The other lawyer will be Dale Wilcox, executive director of Immigration Reform Law Institute, a nonprofit organization which supports immigration restrictions and has strongly opposed President Obama’s own immigration policies.

The two will provide background on state and federal immigration law at the inaugural meeting of Indiana’s immigration committee.
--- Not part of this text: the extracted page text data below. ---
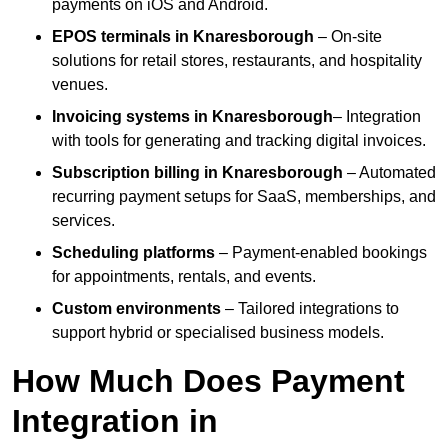
payments on iOS and Android.
EPOS terminals
in Knaresborough
– On-site
solutions for retail stores, restaurants, and hospitality
venues.
Invoicing systems
in Knaresborough
– Integration
with tools for generating and tracking digital invoices.
Subscription billing
in Knaresborough
– Automated
recurring payment setups for SaaS, memberships, and
services.
Scheduling platforms
– Payment-enabled bookings
for appointments, rentals, and events.
Custom environments
– Tailored integrations to
support hybrid or specialised business models.
How Much Does Payment
Integration in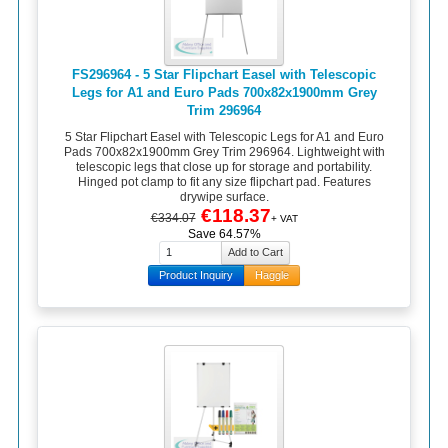
FS296964 - 5 Star Flipchart Easel with Telescopic
Legs for A1 and Euro Pads 700x82x1900mm Grey
Trim 296964
5 Star Flipchart Easel with Telescopic Legs for A1 and Euro
Pads 700x82x1900mm Grey Trim 296964. Lightweight with
telescopic legs that close up for storage and portability.
Hinged pot clamp to fit any size flipchart pad. Features
drywipe surface.
€118.37
€334.07
+ VAT
Save 64.57%
Product Inquiry
Haggle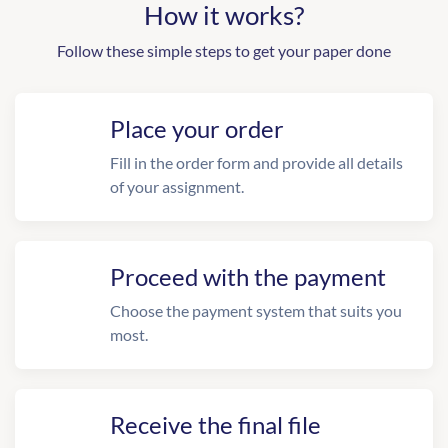
How it works?
Follow these simple steps to get your paper done
Place your order
Fill in the order form and provide all details
of your assignment.
Proceed with the payment
Choose the payment system that suits you
most.
Receive the final file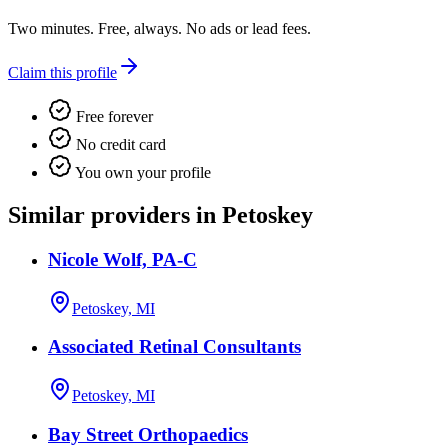
Two minutes. Free, always. No ads or lead fees.
Claim this profile
Free forever
No credit card
You own your profile
Similar providers in Petoskey
Nicole Wolf, PA-C
Petoskey, MI
Associated Retinal Consultants
Petoskey, MI
Bay Street Orthopaedics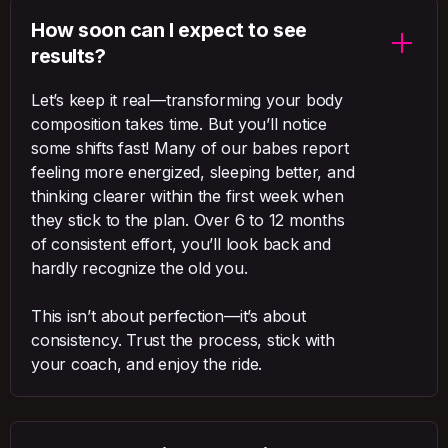
How soon can I expect to see
results?
Let’s keep it real—transforming your body
composition takes time. But you’ll notice
some shifts fast! Many of our babes report
feeling more energized, sleeping better, and
thinking clearer within the first week when
they stick to the plan. Over 6 to 12 months
of consistent effort, you’ll look back and
hardly recognize the old you.
This isn’t about perfection—it’s about
consistency. Trust the process, stick with
your coach, and enjoy the ride.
The committee plans to hold six meetings and form recommendations for state immigration policy, both for legal and illegal immigration.

Republican Senate leader Mike Delph will be directing the committee and it will “take a fair and deliberate approach to studying the effects of illegal and legal immigration in Indiana.”

Senate Democratic Leader Tim Lenane, however, said the committee has been created as a sounding board for anti-immigration policies, and “rather than kicking off this series of committee meetings by including all stakeholders, leadership has invited two of the most controversial and dangerous voices in immigration policy to date.”

In 2008, Delph unsuccessfully pushed to require employers to use the federal government’s E-Verify system to check workers’ immigration status, and in 2011 helped pass an immigration law that allowed the arrests of people whose immigration status was questionable.

Delph said he is seeking an update on how much the state spends to support undocumented immigrants, with Republican Gov. Mitch Daniels’ administration estimated that undocumented immigrants cost $130 million in public dollars on expenses such as public schools, state prisons, and health care.

What effect these two lawyers will have on the state’s future policies and the country at large awaits to be seen.